#### Selected excerpt:

# Planted African Cichlid Tank with Clown Loaches and Shark.



## The_Big_Chill (Oct 21, 2016)

Hi everyone.....I am new to the Cichlid world and so far things seem to be going pretty good. I am attaching pictures of my tank and the fish in the aquarium. I am mixing fish that don't necessarily have the same pH requirements, but they seem to be doing just fine so far. Here are my fish.

4 Clown Loaches
1 Rainbow Shark
3 Acie Cichlids
2 Peacock Chichlids (??) I need some one to confirm that...one is albino (see pictures).
2 Electric Yellow
2 Red Zebra (??) they are both orange so I needs someone to confirm that also.
1 Electric Blue Hap

75G planted aquarium....plants seem to be doing fine. They haven't destroyed them like I hear people say they will.
pH 7.6

No problems so far with aggresion and they seem to be doing well even though Loaches should be in softer water.....they are totally fine and healthy.
See pictures.


----------



## Davey88 (Apr 11, 2017)

Nice set up! This is your first aquarium, right?


----------



## tanker3 (May 18, 2015)

Your fishes are still small/young. The Zebras may eventually be the problem fishes in the tank. They may shred your plants, and may become the meanest in your stock.


----------



## DJRansome (Oct 29, 2005)

Agree, wait a year and see how the mix is working. Malawi often do not do well in pairs or even trios. Ideally you would have all-male with one of each and no look-alikes. Or larger groups with lots of females and a small number of males (even one/species).


----------

#### Your task:
Answer these questions from the thread about the planted cichlid tank:
(a) What pH does the original poster give for the tank?
(b) Which fish does tanker3 warn may shred the plants?
(c) According to DJRansome, Malawi often do not do well in what?

Data items:

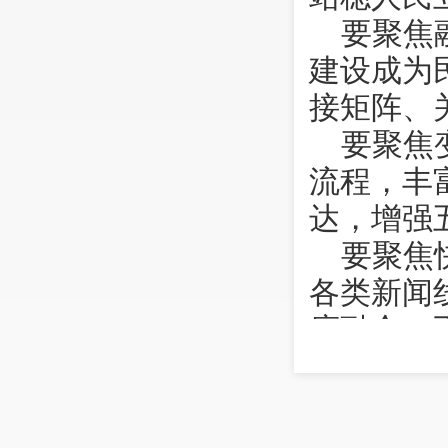
要聚焦
建设成为
接矩阵、
要聚焦
流程，丰
达，增强
要聚焦
各类新闻
度融合，
要聚焦
优势，努
思想工作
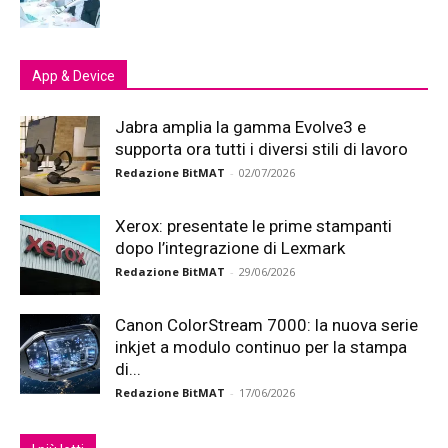
App & Device
Jabra amplia la gamma Evolve3 e
supporta ora tutti i diversi stili di lavoro
Redazione BitMAT
-
02/07/2026
Xerox: presentate le prime stampanti
dopo l’integrazione di Lexmark
Redazione BitMAT
-
29/06/2026
Canon ColorStream 7000: la nuova serie
inkjet a modulo continuo per la stampa
di...
Redazione BitMAT
-
17/06/2026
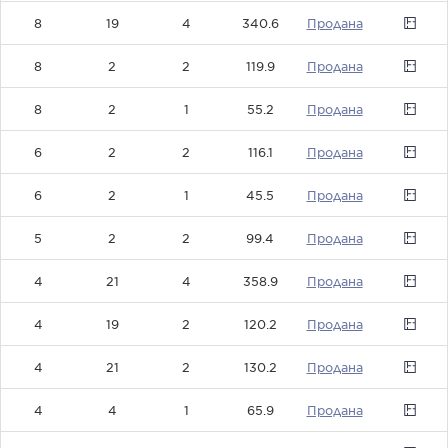
8
19
4
340.6
0
8
2
2
119.9
0
8
2
1
55.2
0
6
2
2
116.1
0
6
2
1
45.5
0
5
2
2
99.4
0
4
21
4
358.9
0
4
19
2
120.2
0
4
21
2
130.2
0
4
4
1
65.9
0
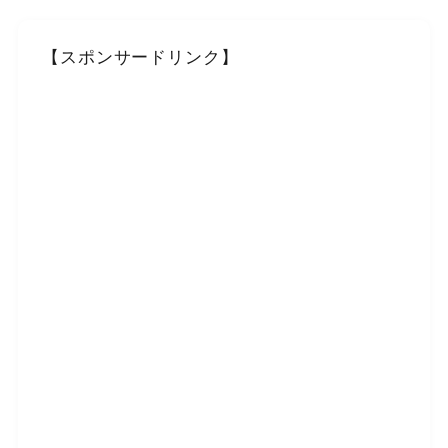
【スポンサードリンク】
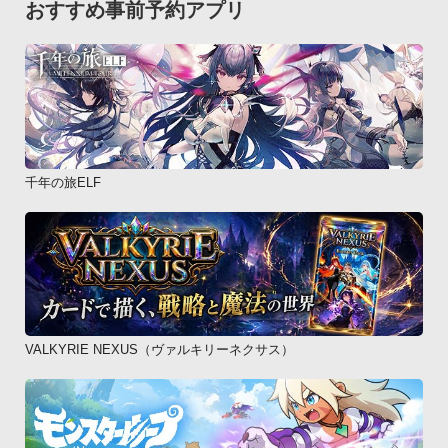
おすすめ事前予約アプリ
千年の旅ELF
VALKYRIE NEXUS（ヴァルキリーネクサス）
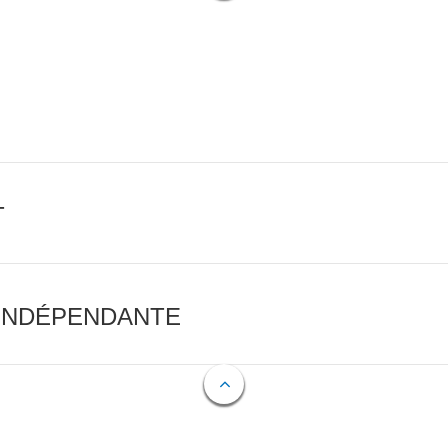
T
 INDÉPENDANTE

#### Completed task:
(a) 7.6
(b) The Zebras
(c) Pairs or even trios